§ **TEXTO FORNECIDO**:
◇ ◇ ◇ ◇ ◇ ◇ ◇
Good Girls complica a classificação em um só gênero – vai do drama à comédia em instantes, não raro na mesma cena. As três amigas, cujas vidas estavam imersas em descontrole antes do assalto, veem tudo piorar a partir dele.  Como em Ozark, já recomendada aqui, se mostra uma tarefa hercúlea operar atividades criminosas ao mesmo tempo em que se procura manter as aparências de pilares morais diante da sociedade, caso de Beth e Ruby, respeitáveis esposas e mães. Uma curiosidade: tão logo pus os olhos sobre o marido de Beth, Dean, me lembrei do ator que o interpreta, Matthew Lillard, na pele do divertido Salsicha, nos dois filmes live action do fofo Scooby Doo, de 2002 e 2004.

De volta ao trio de mães criminosas, Annie já estava à margem dos parâmetros de moral impecável, como divorciada desfrutando livremente dos prazeres mundanos. Além disso, outro aspecto que tenderia à reprovação de muitos é a qualidade de seu apoio à cria, dentro de uma circunstância que não posso antecipar. Essa questão em nada interfere na trama central, porém a naturalidade com que é tratada em Good Girls encorpa o maior mérito da série: mostrar a humanidade em suas múltiplas e insondáveis nuances.  E o faz com leveza e crueza, combinação a requisitar especial talento.

Little Fires Everywhere (Pequenos incêndios por toda parte), disponível na Amazon Prime Video, opera sobre vários tipos de relacionamentos e suas complexidades, mas o entre duas mães surge como fio condutor. Baseada no livro homônimo da norte-americana Celeste Ng, lançado em 2017, a história teve adaptação a cargo da emissora Hulu – braço da Walt Disney Company –, que a exibiu de março a abril de 2020. Situada na  cidade de Shaker Heights, no estado de Ohio, onde a escritora cresceu, a trama aborda o encontro circunstancial entre duas famílias de vivências e padrões sociais completamente diversos.
◇ ◇ ◇ ◇ ◇ ◇ ◇
§ **TAREFA 1**:
Diga se cada afirmação abaixo está de acordo com o texto sobre séries, respondendo sim ou não e citando as palavras decisivas do texto: (a) Good Girls se mantém sempre no drama, sem passar à comédia; (b) Matthew Lillard interpreta Dean, o marido de Beth; (c) a adaptação de Little Fires Everywhere ficou a cargo da emissora Hulu.
§ **TAREFA 2**:
Por favor, dê continuidade ao texto sobre séries a partir do ponto em que ele termina.
◇ ◇ ◇ ◇ ◇ ◇ ◇
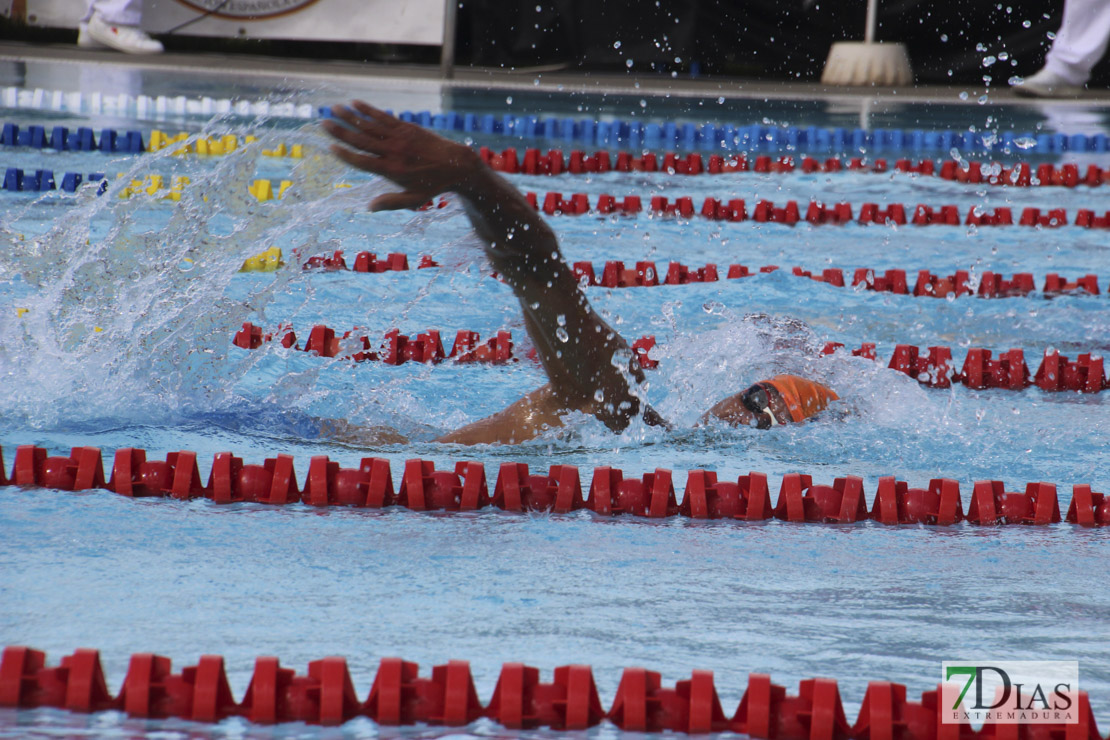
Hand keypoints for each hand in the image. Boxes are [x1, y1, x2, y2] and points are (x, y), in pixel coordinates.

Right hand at [321, 100, 481, 210]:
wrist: (457, 164)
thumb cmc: (434, 185)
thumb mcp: (414, 200)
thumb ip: (391, 203)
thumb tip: (369, 207)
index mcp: (392, 171)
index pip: (363, 161)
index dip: (345, 154)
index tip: (330, 147)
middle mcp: (393, 152)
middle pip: (361, 140)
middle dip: (341, 131)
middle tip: (323, 123)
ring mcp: (400, 138)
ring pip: (370, 125)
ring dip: (350, 116)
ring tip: (334, 108)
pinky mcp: (407, 127)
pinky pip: (384, 117)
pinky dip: (369, 110)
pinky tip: (355, 103)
◇ ◇ ◇ ◇ ◇ ◇ ◇
§ **RESPOSTA 1**:
(a) Não: "vai do drama à comédia em instantes, não raro na mesma cena".
(b) Sim: "tão logo pus os olhos sobre o marido de Beth, Dean, me lembrei do ator que o interpreta, Matthew Lillard".
(c) Sim: "a história teve adaptação a cargo da emissora Hulu".

§ **RESPOSTA 2**:
De um lado está Elena Richardson, um pilar daquela comunidade plenamente organizada, mantenedora dos típicos valores enaltecidos no "american way of life" (modo de vida americano). Meu interesse pela minissérie – já que se esgota nos oito episódios de uma temporada - foi despertado pela intérprete de Elena, a esposa, mãe de quatro adolescentes e jornalista que dá conta de tudo aparentemente no nível da perfeição: Reese Witherspoon. Muita gente vai se lembrar dela como a patricinha Elle Woods, que vai cursar Direito no primeiro filme “Legalmente Loira”, de 2001 e, no segundo, já advogada, de 2003. Aprecio ambos, mas Reese se mostrou muito além do talento para comédias. Ganhou o Oscar de melhor atriz em 2005, pelo papel de June Carter Cash, esposa e parceira musical do idolo country Johnny Cash, no filme biográfico Walk the Line (Johnny & June, no Brasil). E dez anos depois, em 2015, concorreu na mesma categoria ao Oscar por Wild (Livre), desta vez sem levar a estatueta. Resumindo, quando me deparei com Little Fires Everywhere, a atração foi imediata: “tem a Reese, vou assistir”. 

Num contraponto à “perfeita” Elena Richardson, surge na idílica cidade de Shaker Heights a artista Mia Warren, com sua filha adolescente Pearl (Lexi Underwood). Enigmática quanto ao próprio passado e carregando certo desprezo pelos valores do status quo, Mia aluga uma casa de propriedade dos Richardson, circunstância a resultar no convívio entre as famílias sobre o qual se ergue, paulatinamente, a relação um tanto neurótica das duas mães.   

No livro, Celeste Ng não especifica que Mia Warren seja negra – ela é situada como uma mãe solteira da classe trabalhadora, apenas. Mas na adaptação televisiva as questões raciais entram em cena fortemente, por uma aposta da própria Reese Witherspoon, que adquiriu os direitos sobre a obra literária através de sua produtora, Hello Sunshine. Ela convidou a atriz negra Kerry Washington a interpretar Mia, ideia apreciada enfaticamente pela escritora Celeste Ng, norte-americana de ascendência chinesa que disse ter cogitado esse perfil para a personagem, mas desistiu. “Eu não sentia que poderia imaginar adequadamente a experiência de uma mulher negra”, declarou em uma entrevista.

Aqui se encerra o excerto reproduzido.